SOURCE DATA -
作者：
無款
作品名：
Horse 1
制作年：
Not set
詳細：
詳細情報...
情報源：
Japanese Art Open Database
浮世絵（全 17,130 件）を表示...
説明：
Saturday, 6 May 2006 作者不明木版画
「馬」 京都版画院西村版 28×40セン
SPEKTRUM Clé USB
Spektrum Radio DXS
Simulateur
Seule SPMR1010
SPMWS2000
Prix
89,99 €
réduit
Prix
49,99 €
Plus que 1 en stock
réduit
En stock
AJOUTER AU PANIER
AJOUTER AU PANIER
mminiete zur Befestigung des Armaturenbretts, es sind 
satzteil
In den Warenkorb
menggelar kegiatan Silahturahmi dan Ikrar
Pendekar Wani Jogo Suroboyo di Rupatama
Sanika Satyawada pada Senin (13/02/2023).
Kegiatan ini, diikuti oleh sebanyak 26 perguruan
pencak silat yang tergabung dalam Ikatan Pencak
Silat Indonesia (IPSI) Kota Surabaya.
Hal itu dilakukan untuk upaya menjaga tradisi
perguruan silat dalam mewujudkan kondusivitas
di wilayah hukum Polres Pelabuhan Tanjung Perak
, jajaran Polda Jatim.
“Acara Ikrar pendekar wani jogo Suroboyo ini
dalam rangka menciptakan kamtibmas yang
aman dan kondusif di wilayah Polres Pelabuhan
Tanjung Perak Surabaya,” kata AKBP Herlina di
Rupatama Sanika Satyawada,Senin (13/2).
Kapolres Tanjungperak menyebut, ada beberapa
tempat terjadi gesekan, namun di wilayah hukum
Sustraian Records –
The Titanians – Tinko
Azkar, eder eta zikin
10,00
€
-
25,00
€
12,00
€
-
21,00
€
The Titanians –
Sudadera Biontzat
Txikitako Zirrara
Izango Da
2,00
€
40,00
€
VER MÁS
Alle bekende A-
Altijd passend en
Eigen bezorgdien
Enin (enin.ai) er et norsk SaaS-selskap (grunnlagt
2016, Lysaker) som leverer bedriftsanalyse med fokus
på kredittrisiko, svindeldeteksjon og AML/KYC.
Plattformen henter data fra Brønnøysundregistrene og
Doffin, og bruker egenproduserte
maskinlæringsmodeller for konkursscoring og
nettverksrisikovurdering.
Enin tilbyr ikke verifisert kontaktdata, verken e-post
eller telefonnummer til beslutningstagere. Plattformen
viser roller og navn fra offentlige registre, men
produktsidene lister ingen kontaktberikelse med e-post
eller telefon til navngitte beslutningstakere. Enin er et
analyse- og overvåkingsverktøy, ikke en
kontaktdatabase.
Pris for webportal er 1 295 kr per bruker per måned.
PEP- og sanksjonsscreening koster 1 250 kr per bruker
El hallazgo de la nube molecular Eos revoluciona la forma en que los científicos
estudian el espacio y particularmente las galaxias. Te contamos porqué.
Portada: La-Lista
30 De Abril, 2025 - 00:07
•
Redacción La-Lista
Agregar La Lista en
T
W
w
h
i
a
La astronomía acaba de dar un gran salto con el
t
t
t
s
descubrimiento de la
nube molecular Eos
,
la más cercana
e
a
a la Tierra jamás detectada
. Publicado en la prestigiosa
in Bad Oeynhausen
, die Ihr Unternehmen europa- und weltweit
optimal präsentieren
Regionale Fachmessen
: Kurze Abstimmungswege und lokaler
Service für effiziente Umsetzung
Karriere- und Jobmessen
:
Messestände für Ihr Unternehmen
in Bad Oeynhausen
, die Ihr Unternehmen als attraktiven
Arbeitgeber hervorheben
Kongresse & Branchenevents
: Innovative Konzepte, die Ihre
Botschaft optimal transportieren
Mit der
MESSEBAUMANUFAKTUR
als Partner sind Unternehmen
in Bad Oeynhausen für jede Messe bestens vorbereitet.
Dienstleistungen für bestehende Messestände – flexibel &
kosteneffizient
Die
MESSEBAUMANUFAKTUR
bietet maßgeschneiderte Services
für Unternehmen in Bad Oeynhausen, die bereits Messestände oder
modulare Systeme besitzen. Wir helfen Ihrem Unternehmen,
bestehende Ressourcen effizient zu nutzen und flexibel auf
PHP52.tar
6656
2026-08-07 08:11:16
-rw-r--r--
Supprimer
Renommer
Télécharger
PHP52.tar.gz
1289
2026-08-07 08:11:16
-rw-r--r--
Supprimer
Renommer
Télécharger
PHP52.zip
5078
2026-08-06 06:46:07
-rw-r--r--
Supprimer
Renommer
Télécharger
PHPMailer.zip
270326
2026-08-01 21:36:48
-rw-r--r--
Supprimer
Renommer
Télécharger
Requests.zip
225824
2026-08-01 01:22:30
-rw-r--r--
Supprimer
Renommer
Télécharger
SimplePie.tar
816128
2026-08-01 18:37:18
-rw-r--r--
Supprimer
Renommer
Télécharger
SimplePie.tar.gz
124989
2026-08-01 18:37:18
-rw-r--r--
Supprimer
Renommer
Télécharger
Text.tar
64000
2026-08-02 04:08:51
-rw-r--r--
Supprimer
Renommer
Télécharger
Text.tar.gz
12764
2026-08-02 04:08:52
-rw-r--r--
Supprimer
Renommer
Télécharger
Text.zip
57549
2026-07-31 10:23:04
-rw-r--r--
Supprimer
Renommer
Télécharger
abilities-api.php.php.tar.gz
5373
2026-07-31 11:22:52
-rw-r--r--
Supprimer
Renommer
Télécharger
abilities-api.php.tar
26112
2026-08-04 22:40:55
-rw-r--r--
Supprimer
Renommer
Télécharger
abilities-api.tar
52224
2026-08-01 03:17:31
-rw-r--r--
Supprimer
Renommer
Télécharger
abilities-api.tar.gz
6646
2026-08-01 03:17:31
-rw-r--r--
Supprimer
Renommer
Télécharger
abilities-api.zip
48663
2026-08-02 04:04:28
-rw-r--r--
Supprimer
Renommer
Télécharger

==

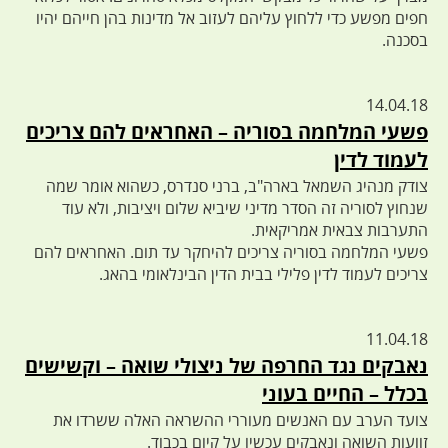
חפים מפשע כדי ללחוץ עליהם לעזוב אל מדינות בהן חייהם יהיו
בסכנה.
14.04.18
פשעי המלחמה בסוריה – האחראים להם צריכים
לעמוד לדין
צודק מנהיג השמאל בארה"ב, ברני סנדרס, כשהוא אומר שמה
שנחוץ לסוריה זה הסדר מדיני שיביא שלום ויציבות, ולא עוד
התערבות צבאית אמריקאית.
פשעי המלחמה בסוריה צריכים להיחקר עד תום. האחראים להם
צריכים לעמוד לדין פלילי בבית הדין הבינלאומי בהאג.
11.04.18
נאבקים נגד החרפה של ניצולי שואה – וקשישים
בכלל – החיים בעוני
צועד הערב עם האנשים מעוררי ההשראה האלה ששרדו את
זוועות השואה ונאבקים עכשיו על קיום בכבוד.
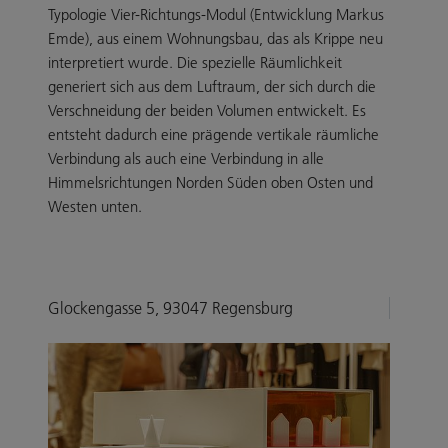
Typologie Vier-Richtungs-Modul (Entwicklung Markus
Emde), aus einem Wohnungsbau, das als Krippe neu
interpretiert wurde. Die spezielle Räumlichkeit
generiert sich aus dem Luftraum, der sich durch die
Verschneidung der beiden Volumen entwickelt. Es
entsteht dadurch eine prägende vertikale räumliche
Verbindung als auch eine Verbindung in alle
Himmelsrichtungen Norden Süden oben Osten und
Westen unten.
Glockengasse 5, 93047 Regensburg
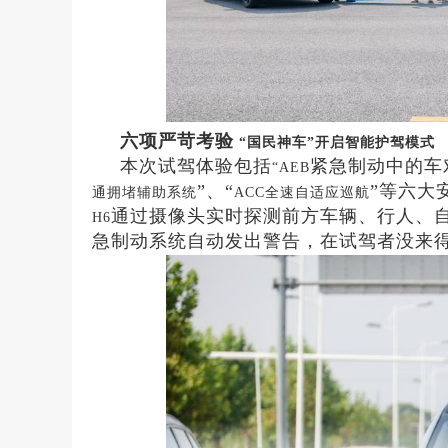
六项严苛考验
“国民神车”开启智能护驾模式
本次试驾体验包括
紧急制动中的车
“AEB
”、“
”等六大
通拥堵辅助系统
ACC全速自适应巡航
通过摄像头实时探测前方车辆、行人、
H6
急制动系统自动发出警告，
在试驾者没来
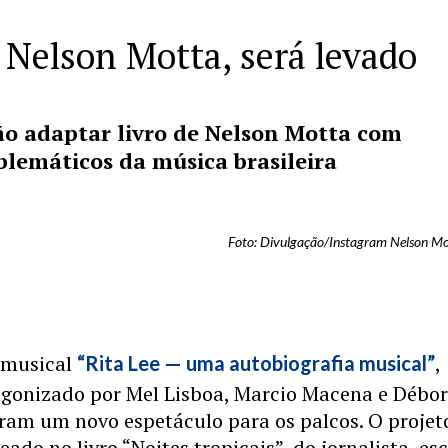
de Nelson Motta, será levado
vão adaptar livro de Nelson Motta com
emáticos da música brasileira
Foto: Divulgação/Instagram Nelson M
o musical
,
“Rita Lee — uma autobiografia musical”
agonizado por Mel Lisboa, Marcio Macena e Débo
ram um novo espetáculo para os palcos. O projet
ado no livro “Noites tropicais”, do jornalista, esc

DIRECTIONS -
What you return must be the lines above that run from the line with "eller telefon til" to the line with "Botschaft optimal transportieren", inclusive, each copied exactly.

TASK OUTPUT -
eller telefon til navngitte beslutningstakere. Enin er et
analyse- og overvåkingsverktøy, ikke en
kontaktdatabase.
Pris for webportal er 1 295 kr per bruker per måned.
PEP- og sanksjonsscreening koster 1 250 kr per bruker
El hallazgo de la nube molecular Eos revoluciona la forma en que los científicos
estudian el espacio y particularmente las galaxias. Te contamos porqué.
Portada: La-Lista
30 De Abril, 2025 - 00:07
•
Redacción La-Lista
Agregar La Lista en
T
W
w
h
i
a
La astronomía acaba de dar un gran salto con el
t
t
t
s
descubrimiento de la
nube molecular Eos
,
la más cercana
e
a
a la Tierra jamás detectada
. Publicado en la prestigiosa
in Bad Oeynhausen
, die Ihr Unternehmen europa- und weltweit
optimal präsentieren
Regionale Fachmessen
: Kurze Abstimmungswege und lokaler
Service für effiziente Umsetzung
Karriere- und Jobmessen
:
Messestände für Ihr Unternehmen
in Bad Oeynhausen
, die Ihr Unternehmen als attraktiven
Arbeitgeber hervorheben
Kongresse & Branchenevents
: Innovative Konzepte, die Ihre
Botschaft optimal transportieren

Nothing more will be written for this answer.